El informe, publicado el lunes, detalla un movimiento creciente en la región para diversificar las fuentes de combustible y mitigar el impacto económico de la volatilidad en el mercado petrolero. La demanda de etanol está siendo impulsada por la búsqueda de alternativas más económicas y la necesidad de asegurar el suministro energético.
En India, los productores de etanol están presionando para aumentar la mezcla obligatoria de etanol en la gasolina por encima del nivel actual del 20%. Este incremento buscaría reducir la importación de gasolina y promover la producción local de etanol, apoyando así a la industria azucarera del país, que es una fuente importante de materia prima para la producción de etanol.
Filipinas, por su parte, está explorando activamente la importación de mayores cantidades de etanol para cumplir con su mandato de mezcla de E10 (gasolina con un 10% de etanol). La necesidad de importar etanol subraya la demanda creciente en el país y la importancia de asegurar un suministro confiable para cumplir con las regulaciones gubernamentales.
Vietnam se prepara para implementar una mezcla de 10% de etanol en la gasolina a partir de junio de este año. Esta iniciativa representa un paso significativo hacia la reducción de la dependencia de los combustibles fósiles y la promoción de fuentes de energía renovables en el país.
En Tailandia, el etanol E20 (gasolina con un 20% de etanol) se ha convertido en una opción más económica que la gasolina pura por primera vez en casi una década. Esta situación podría llevar a una mayor demanda de etanol y a una posible desviación de recursos azucareros hacia la producción de este biocombustible. Czarnikow señala que esta dinámica podría tener un impacto en el mercado azucarero global.
El informe de Czarnikow también analiza el impacto potencial de los precios del petróleo en el mercado del etanol. Las proyecciones para el cuarto trimestre del año actual indican un aumento en los precios del Brent, de 71 a 80 dólares por barril, y del WTI, de 67 a 75 dólares por barril. Estos aumentos en los precios del petróleo podrían hacer que el etanol sea aún más competitivo en comparación con la gasolina, impulsando aún más la demanda en los países asiáticos.
Además, el informe destaca la influencia de las políticas de precios de las empresas estatales de petróleo, como Petrobras en Brasil. Si Petrobras ajustara sus precios locales de gasolina para reflejar la paridad de importación, los precios del etanol podrían aumentar hasta el equivalente a un precio de azúcar bruto de 18 centavos de dólar por libra-peso. Esto ilustra la interconexión entre los mercados de etanol y azúcar, y cómo las decisiones políticas y económicas pueden afectar a ambos sectores.
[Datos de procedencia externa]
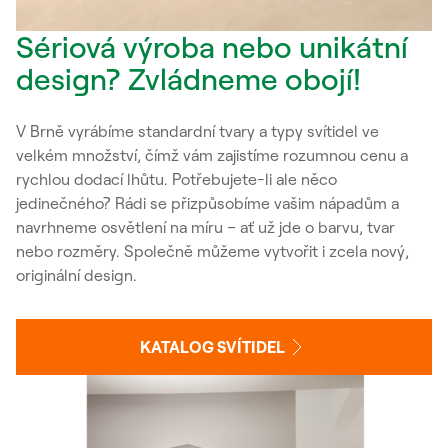
Sériová výroba nebo unikátní
design? Zvládneme obojí!
V Brně vyrábíme standardní tvary a typy svítidel ve
velkém množství, čímž vám zajistíme rozumnou cenu a
rychlou dodací lhůtu. Potřebujete-li ale něco
jedinečného? Rádi se přizpůsobíme vašim nápadům a
navrhneme osvětlení na míru – ať už jde o barvu, tvar
nebo rozměry. Společně můžeme vytvořit i zcela nový,
originální design.
KATALOG SVÍTIDEL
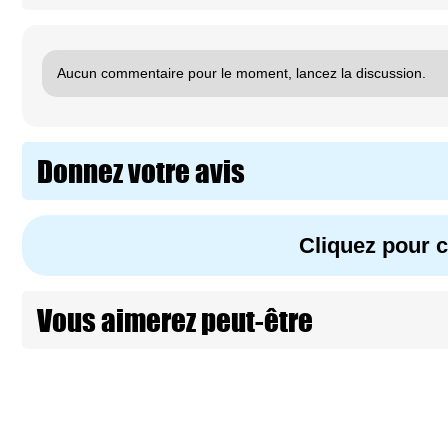
Aucun commentaire pour le moment, lancez la discussion.
Donnez votre avis
Cliquez pour
Vous aimerez peut-être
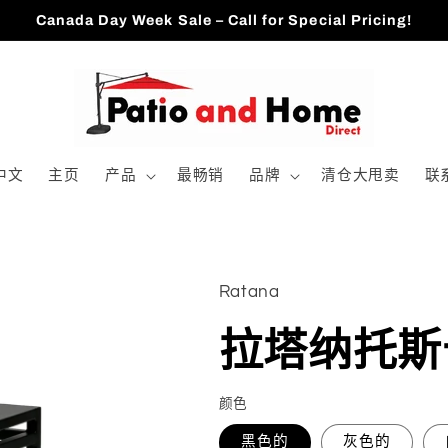
Canada Day Week Sale – Call for Special Pricing!
中文
主页
产品
最畅销
品牌
清仓大甩卖
联
Ratana
拉塔纳托斯
颜色
黑色的
灰色的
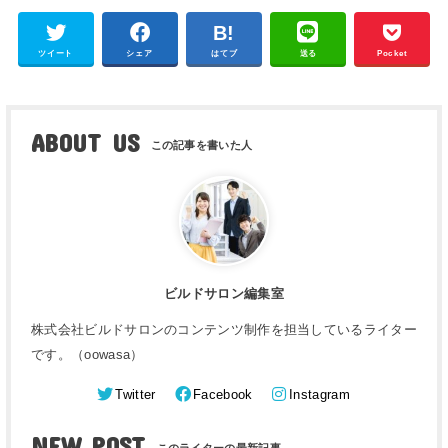
ツイート
シェア
はてブ
送る
Pocket
ABOUT US
ビルドサロン編集室
株式会社ビルドサロンのコンテンツ制作を担当しているライター
です。（oowasa）
Twitter
Facebook
Instagram
NEW POST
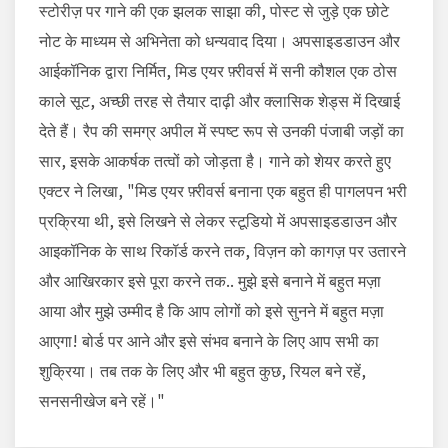
स्टोरीज़ पर गाने की एक झलक साझा की, पोस्ट से जुड़े एक छोटे
नोट के माध्यम से अभिनेता को धन्यवाद दिया। अपसाइडडाउन और
आईकॉनिक द्वारा निर्मित, मिड एयर फ़्रीवर्स में सनी कौशल एक ठोस
काले सूट, अच्छी तरह से तैयार दाढ़ी और क्लासिक शेड्स में दिखाई
देते हैं। रैप की समग्र अपील में स्पष्ट रूप से उनकी पंजाबी जड़ों का
सार, इसके आकर्षक तत्वों को जोड़ता है। गाने को शेयर करते हुए
एक्टर ने लिखा, "मिड एयर फ़्रीवर्स बनाना एक बहुत ही पागलपन भरी
प्रक्रिया थी, इसे लिखने से लेकर स्टूडियो में अपसाइडडाउन और
आइकॉनिक के साथ रिकॉर्ड करने तक, विज़न को कागज़ पर उतारने
और आखिरकार इसे पूरा करने तक.. मुझे इसे बनाने में बहुत मज़ा
आया और मुझे उम्मीद है कि आप लोगों को इसे सुनने में बहुत मज़ा
आएगा! बोर्ड पर आने और इसे संभव बनाने के लिए आप सभी का
शुक्रिया। तब तक के लिए और भी बहुत कुछ, रियल बने रहें,
सनसनीखेज बने रहें।"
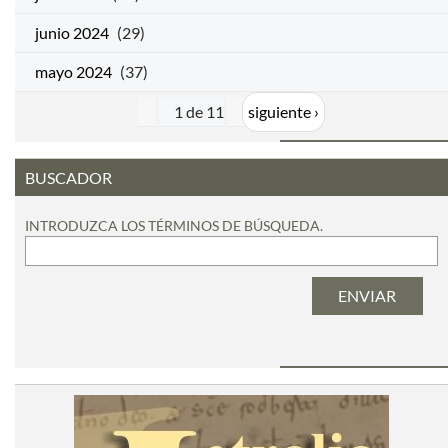
junio 2024
(29)
mayo 2024
(37)
1 de 11
siguiente ›
BUSCADOR
INTRODUZCA LOS TÉRMINOS DE BÚSQUEDA.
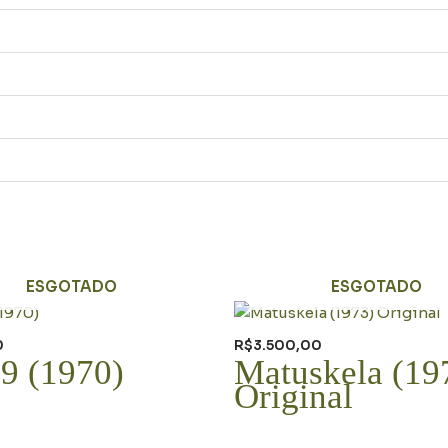
ESGOTADO
ESGOTADO
0
R$
3.500,00
 9 (1970)
Matuskela (19
Original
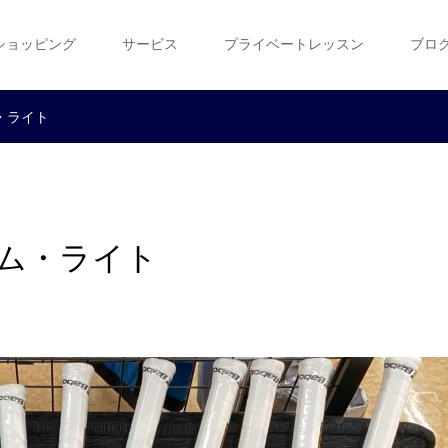
ショッピング
サービス
プライベートレッスン
ブロ
・ライト
ーム・ライト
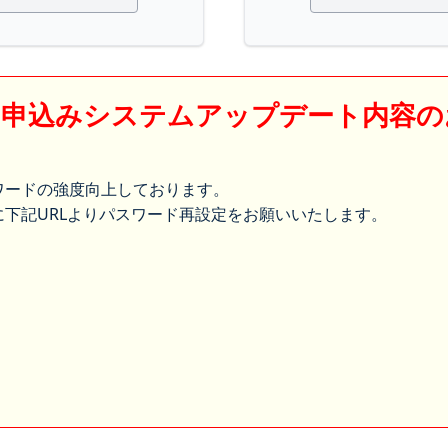
】申込みシステムアップデート内容の
ワードの強度向上しております。
下記URLよりパスワード再設定をお願いいたします。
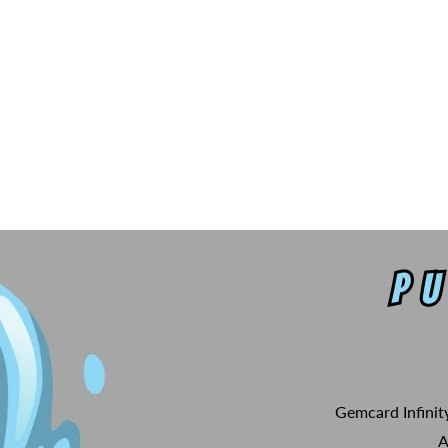
Gemcard Infinit
A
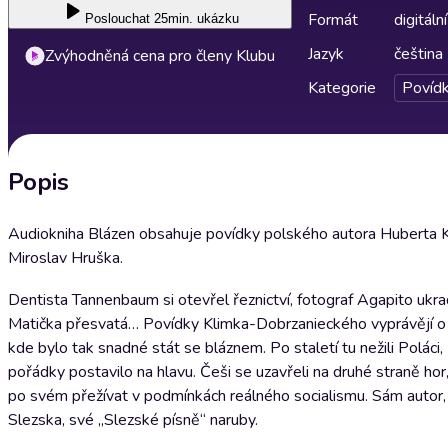
Formát
digitální
Poslouchat
25min. ukázku
Jazyk
čeština
Zvýhodněná cena pro členy Klubu
Kategorie
Povíd
Popis
Audiokniha Blázen obsahuje povídky polského autora Huberta K
Miroslav Hruška.
Dentista Tannenbaum si otevřel řeznictví, fotograf Agapito ukra
Matička přesvatá… Povídky Klimka-Dobrzanieckého vyprávějí o li
kde bylo tak snadné stát se bláznem. Po staletí tu nežili Poláci
pořádky postavilo na hlavu. Češi se uzavřeli na druhé straně hor
po svém přežívat v podmínkách reálného socialismu. Sám autor, 
Slezska, své „Slezské písně“ naruby.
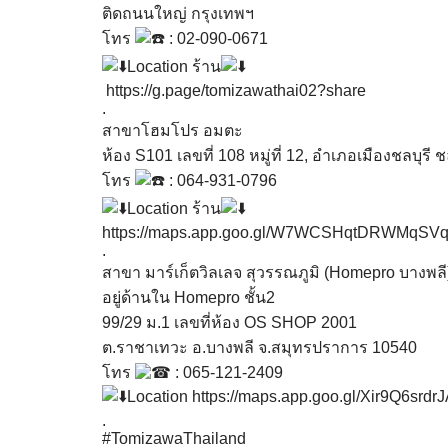
ติดถนนใหญ่ กรุงเทพฯ
โทร
: 02-090-0671
Location ร้าน
https://g.page/tomizawathai02?share
.
สาขาโฮมโปร อมตะ
ห้อง S101 เลขที่ 108 หมู่ที่ 12, อำเภอเมืองชลบุรี 
โทร
: 064-931-0796
Location ร้าน
https://maps.app.goo.gl/W7WCSHqtDRWMqSV
.
สาขา มาร์เก็ตวิลเลจ สุวรรณภูมิ (Homepro บางพลี
อยู่ด้านใน Homepro ชั้น2
99/29 ม.1 เลขที่ห้อง OS SHOP 2001
ต.ราชาเทวะ อ.บางพลี จ.สมุทรปราการ 10540
โทร
: 065-121-2409
Location
https://maps.app.goo.gl/Xir9Q6srd
.
#TomizawaThailand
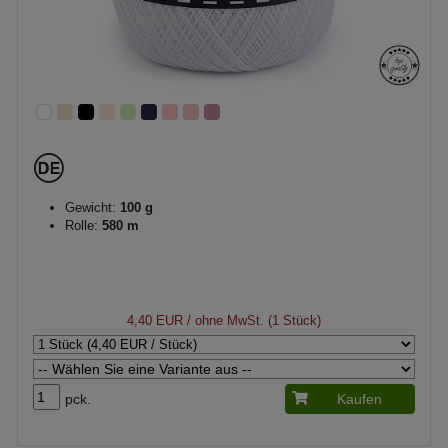
Gewicht:
100 g
Rolle:
580 m
4,40 EUR
/ ohne MwSt. (1 Stück)
pck.
Kaufen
La tendencia al alza en el uso de etanol en Asia refleja una estrategia más amplia para diversificar las fuentes de energía, reducir la dependencia de los combustibles fósiles y mitigar el impacto de la volatilidad en los precios del petróleo. Los países de la región están buscando activamente soluciones para asegurar su suministro energético y promover un futuro más sostenible. La creciente demanda de etanol también presenta oportunidades para los productores de etanol y para la industria azucarera, que puede beneficiarse de la mayor demanda de materia prima para la producción de biocombustibles.